HOUSE BILL REPORT
SSB 6703
As Amended by the House
BYSenate Committee on Energy & Utilities (originally sponsored by Senators Benitz and Madsen)
Changing provisions relating to underground facilities.
House Committe on Energy & Utilities
Majority Report: Do pass with amendment. (13)
Signed by Representatives Nelson, Chair; Todd, Vice Chair; Armstrong, Barnes, Brooks, Gallagher, Hankins, Jacobsen, Jesernig, May, Meyers, Unsoeld and S. Wilson.
House Staff:Fred Adair (786-7113)
AS PASSED HOUSE MARCH 6, 1988
BACKGROUND:
Utilities with underground facilities have primary responsibility for marking them when notified of planned excavations around the facilities. Excavators are responsible for determining the placement of the underground facilities before digging and are required to use reasonable care to avoid damaging. Where damage occurs as a result of failure to comply with statutory duties imposed on utilities and excavators, the party that failed to perform its duty is liable for damages. Common law remedies for personal injury or for property are allowed. Even with both parties performing according to law, the use of fiber-optic cables, a new technology, complicates excavation because of the small size, lack of protective armor, and fragility of fiber-optic cables. Yet, armorizing or otherwise giving more protection to fiber-optic cables is currently uneconomical. A compromise to enable excavators to acquire liability insurance at reasonable cost is to limit damage liability.
SUMMARY:
Where available, owners of underground facilities are required to subscribe to a one-number locator service. Rates for this service for cable television companies will be based on the amount of their underground facilities.

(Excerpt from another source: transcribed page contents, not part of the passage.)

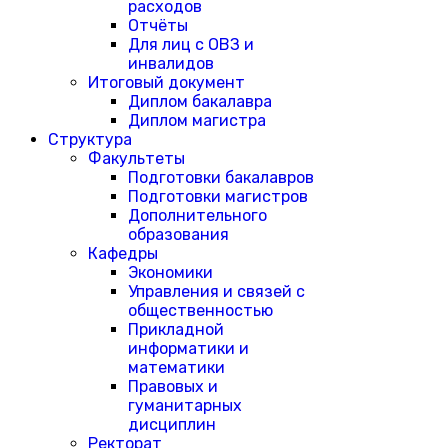
расходов
Отчёты
Для лиц с ОВЗ и
инвалидов
Итоговый документ
Диплом бакалавра
Диплом магистра
Структура
Факультеты
Подготовки бакалавров
Подготовки магистров
Дополнительного
образования
Кафедры
Экономики
Управления и связей с
общественностью
Прикладной
информатики и
математики
Правовых и
гуманитарных
дисциплин
Ректорат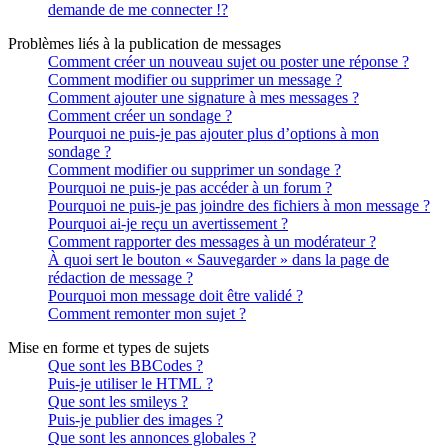
demande de me connecter !?
Problèmes liés à la publication de messages
Comment créer un nouveau sujet ou poster une réponse ?
Comment modifier ou supprimer un message ?
Comment ajouter une signature à mes messages ?
Comment créer un sondage ?
Pourquoi ne puis-je pas ajouter plus d’options à mon
sondage ?
Comment modifier ou supprimer un sondage ?
Pourquoi ne puis-je pas accéder à un forum ?
Pourquoi ne puis-je pas joindre des fichiers à mon message ?
Pourquoi ai-je reçu un avertissement ?
Comment rapporter des messages à un modérateur ?
À quoi sert le bouton « Sauvegarder » dans la page de
rédaction de message ?
Pourquoi mon message doit être validé ?
Comment remonter mon sujet ?
Mise en forme et types de sujets
Que sont les BBCodes ?
Puis-je utiliser le HTML ?
Que sont les smileys ?
Puis-je publier des images ?
Que sont les annonces globales ?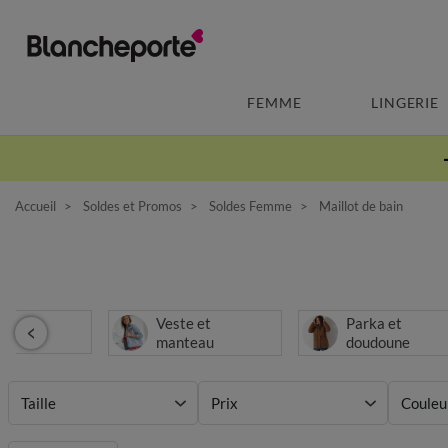
FEMME
LINGERIE
Accueil
Soldes et Promos
Soldes Femme
Maillot de bain
Veste et
Parka et
manteau
doudoune
Taille
Prix
Couleu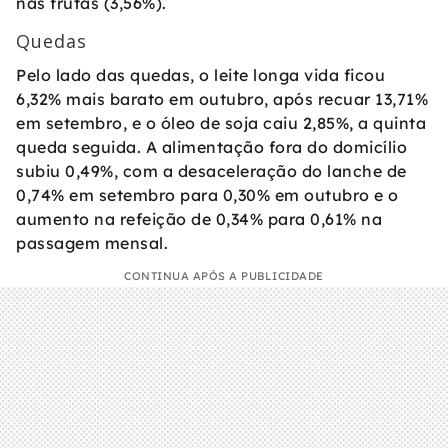
nas frutas (3,56%).
Quedas
Pelo lado das quedas, o leite longa vida ficou
6,32% mais barato em outubro, após recuar 13,71%
em setembro, e o óleo de soja caiu 2,85%, a quinta
queda seguida. A alimentação fora do domicílio
subiu 0,49%, com a desaceleração do lanche de
0,74% em setembro para 0,30% em outubro e o
aumento na refeição de 0,34% para 0,61% na
passagem mensal.
CONTINUA APÓS A PUBLICIDADE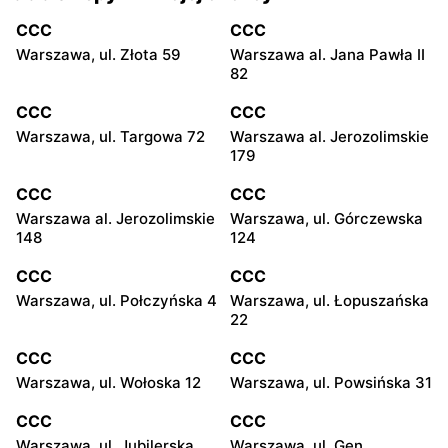
CCC
CCC
Warszawa, ul. Złota 59
Warszawa al. Jana Pawła II
82
CCC
CCC
Warszawa, ul. Targowa 72
Warszawa al. Jerozolimskie
179
CCC
CCC
Warszawa al. Jerozolimskie
Warszawa, ul. Górczewska
148
124
CCC
CCC
Warszawa, ul. Połczyńska 4
Warszawa, ul. Łopuszańska
22
CCC
CCC
Warszawa, ul. Wołoska 12
Warszawa, ul. Powsińska 31
CCC
CCC
Warszawa, ul. Jubilerska
Warszawa, ul. Gen.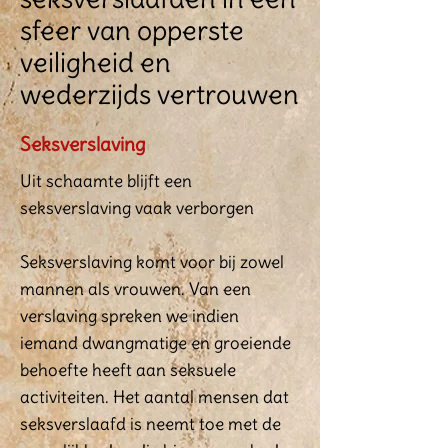
sfeer van opperste
veiligheid en
wederzijds vertrouwen
Seksverslaving
Uit schaamte blijft een
seksverslaving vaak verborgen
Seksverslaving komt voor bij zowel
mannen als vrouwen. Van een
verslaving spreken we indien
iemand dwangmatige en groeiende
behoefte heeft aan seksuele
activiteiten. Het aantal mensen dat
seksverslaafd is neemt toe met de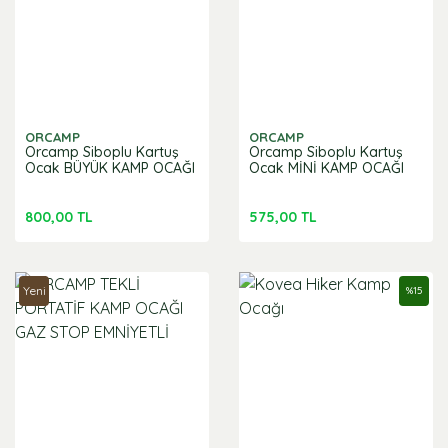
ORCAMP
ORCAMP
Orcamp Siboplu Kartuş
Orcamp Siboplu Kartuş
Ocak BÜYÜK KAMP OCAĞI
Ocak MİNİ KAMP OCAĞI
800,00 TL
575,00 TL
Yeni
%
15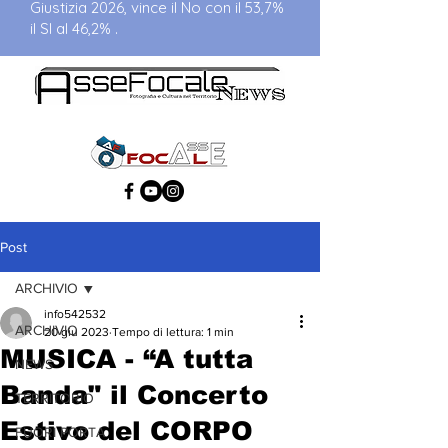
Giustizia 2026, vince il No con il 53,7%
il SI al 46,2% .
Post
ARCHIVIO
info542532
ARCHIVIO
20 giu 2023
Tempo di lettura: 1 min
MUSICA - “A tutta
NEWS
Banda" il Concerto
TERRITORIO
Estivo del CORPO
FUORI PORTA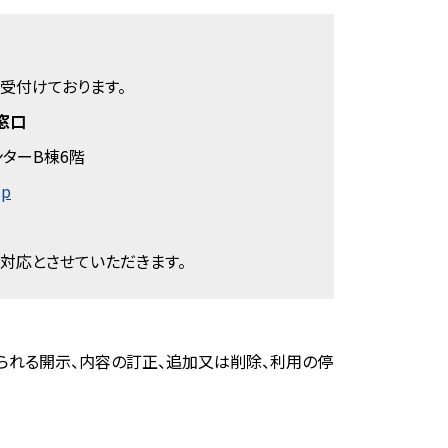
受付けております。
窓口
ンターB棟6階
jp
）
対応とさせていただきます。
られる開示、内容の訂正、追加又は削除、利用の停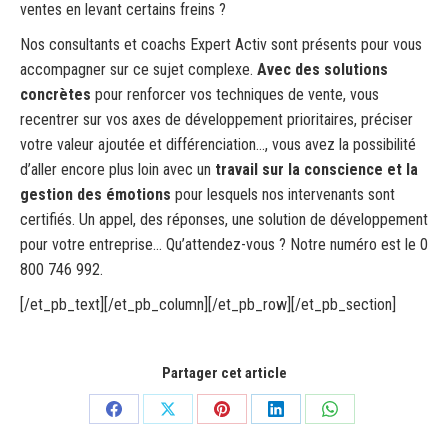
ventes en levant certains freins ?
Nos consultants et coachs Expert Activ sont présents pour vous
accompagner sur ce sujet complexe.
Avec des solutions
concrètes
pour renforcer vos techniques de vente, vous
recentrer sur vos axes de développement prioritaires, préciser
votre valeur ajoutée et différenciation…, vous avez la possibilité
d’aller encore plus loin avec un
travail sur la conscience et la
gestion des émotions
pour lesquels nos intervenants sont
certifiés. Un appel, des réponses, une solution de développement
pour votre entreprise… Qu’attendez-vous ? Notre numéro est le 0
800 746 992.
[/et_pb_text][/et_pb_column][/et_pb_row][/et_pb_section]
Partager cet article
Partager
Partager
Partager
Partager
Partager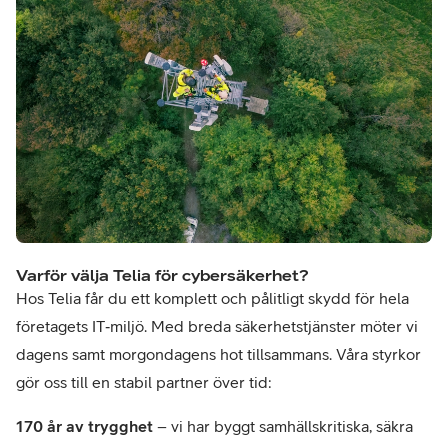
Varför välja Telia för cybersäkerhet?
Hos Telia får du ett komplett och pålitligt skydd för hela
företagets IT‑miljö. Med breda säkerhetstjänster möter vi
dagens samt morgondagens hot tillsammans. Våra styrkor
gör oss till en stabil partner över tid:
170 år av trygghet
– vi har byggt samhällskritiska, säkra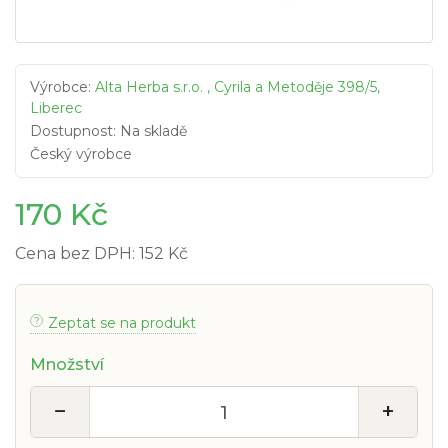
Výrobce:
Alta Herba s.r.o. , Cyrila a Metoděje 398/5,
Liberec
Dostupnost: Na skladě
Český výrobce
170 Kč
Cena bez DPH: 152 Kč
Zeptat se na produkt
Množství
−
+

Excavators who comply with statutory requirements are not liable for damages to fiber-optic cables other than the cost to repair them.
Fiscal Note: Not Requested.
House Committee ‑ Testified For: Dick Ducharme, Utility Contractors Association of Washington; Mark Perry, contractor; Duke Schaub, Association of General Contractors; Jack Doyle, Washington Independent Telephone Association; John Blake and Don Kuhns, Cascade Natural Gas (not pro or con, expressed some concerns); Larry Stevens, Continental Telephone; Pauline Thompson, General Telephone.
House Committee - Testified Against: None Presented.
House Committee - Testimony For: One-number locator service is available virtually statewide and underground facility owners should subscribe in order to minimize risk of excavation damage. Fiber-optic cable is installed without protection and is easily damaged. There is economic benefit to this low-cost form of cable laying, but the cables are hard to locate and easily damaged. The situation is confused by presence of abandoned fiber-optic cables, giving false assurance of having located indicated fiber-optic cables. Accordingly, excavators have found liability insurance difficult to obtain and seek to define an upper limit of damage.
House Committee - Testimony Against: None Presented.